When you think about your work at CEF, where do you find challenges and how do you seek to find the best way forward?
The things that have been most difficult for me to process have been when it doesn’t feel as if there are solutions or options for folks, when you’re sitting with someone and it feels like you’ve done everything that you can. It has been a challenge for me to understand that sitting with someone and being frustrated with them or sad or just present with them, also has a lot of meaning. I’m a doer, I like to do something and complete it, so it’s been really challenging to learn that there are things that I can’t do and systems that I can’t just fix, and then figuring out how to move forward with that. I’m trying to internalize that it can mean just as much for someone to act as an emotional support, as it can to support someone in filling out a housing application. I overcome that challenge by constantly leaning on those around me. Other Staff and Members have been a really incredible source of perspective, learning, supervision, and mentorship in this challenge.
What has your work looked like for the 9 months you’ve been at CEF?
I was working with Jess McDonald, who was previously the Advocate Program Coordinator in the Durham office, to reshape and revamp the Advocate training curriculum. We were trying to make it a bit more foundational, speaking more to the core of CEF. For us, that meant ensuring that the curriculum around the racial wealth gap, trauma-informed care, and the coach approach was really robust, because we view those things as the three central pillars within the Advocate program. Jess and I really tried to ensure that Advocates know how to show up as people, to see Members as creative, resourceful, and whole human beings, and of course, be cognizant of their identities showing up into this space. The harder skills will follow, because those things come with time and we can never teach someone how to do everything in a 12-hour curriculum. But what we can allow people to do is take a moment to reflect on themselves, on who they’re going to show up as in the space, who Members are going to see them as, and try to make sure they can do that in a way that actually empowers folks.
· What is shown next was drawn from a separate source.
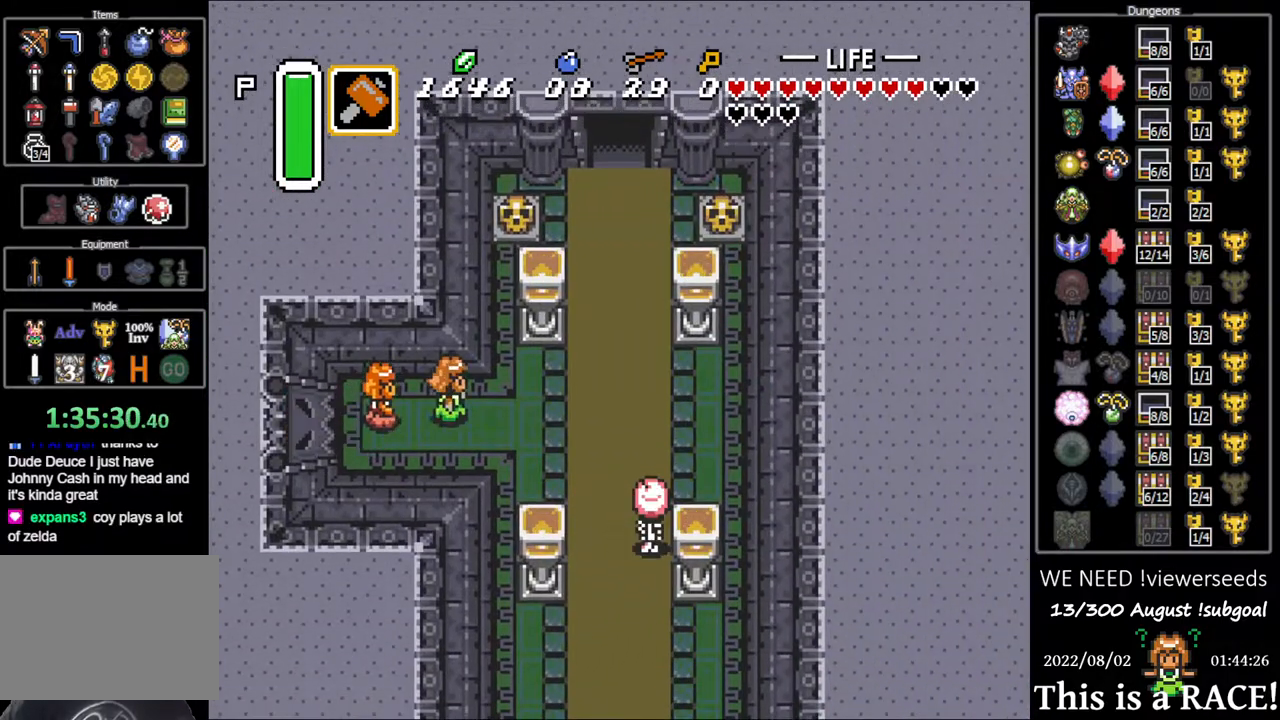
{"buttons": ["DPAD_UP"], "events": []}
Other than that, my work has been a lot of figuring out the needs of different Advocates, because they’re all unique people who have whole lives outside of our organization. I’ve reflected a lot about making sure that we aren’t asking too much of them, which is why in Chapel Hill, we’ve moved to having two Advocates in all Member meetings. I think this really gets back to the core of support: here are these two Advocates who don’t know everything about the systems that they’re working within, and a Member who has a great deal of lived experience. And so let’s put two Advocates in the meeting so they can be learning and listening at the same time. Having two people in a meeting doesn’t hinder the relationship that is built, and it allows for a bit more support.
In your opinion, what makes CEF’s Advocate Program special?
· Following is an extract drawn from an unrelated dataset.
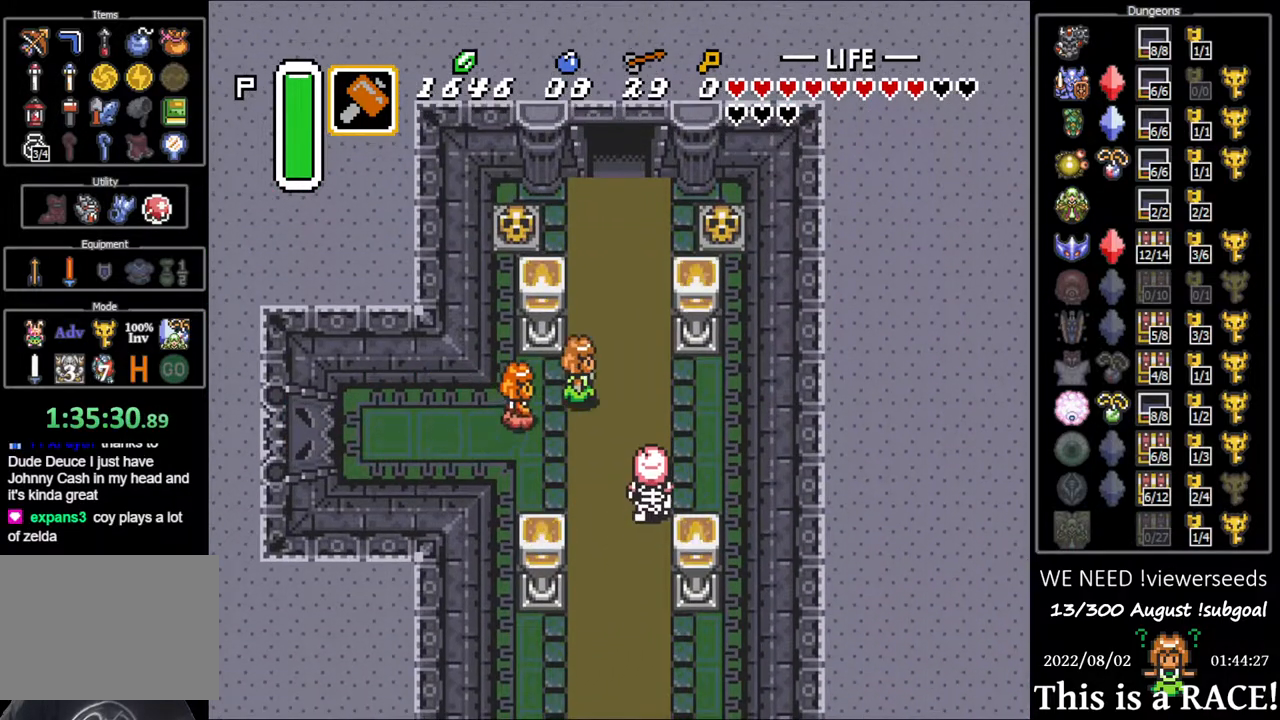
{"buttons": ["DPAD_UP"], "events": []}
There are so many things that go into the magic of what CEF creates, and the Advocate program is a large part of that. I’ve met so many incredible Advocate volunteers who are so entirely dedicated to this organization. I think that it’s actually this pandemic that has fully solidified that for me: there are 40-plus people who have volunteered to make Community Care Calls to Members during this time.
When you become an Advocate, you become entirely dedicated to this community. They’re really on the front lines of ensuring that Members are seen as creative and resourceful and whole. A lot goes into ensuring that they actually do this every day, and I think that we do a really good job of making sure that they do.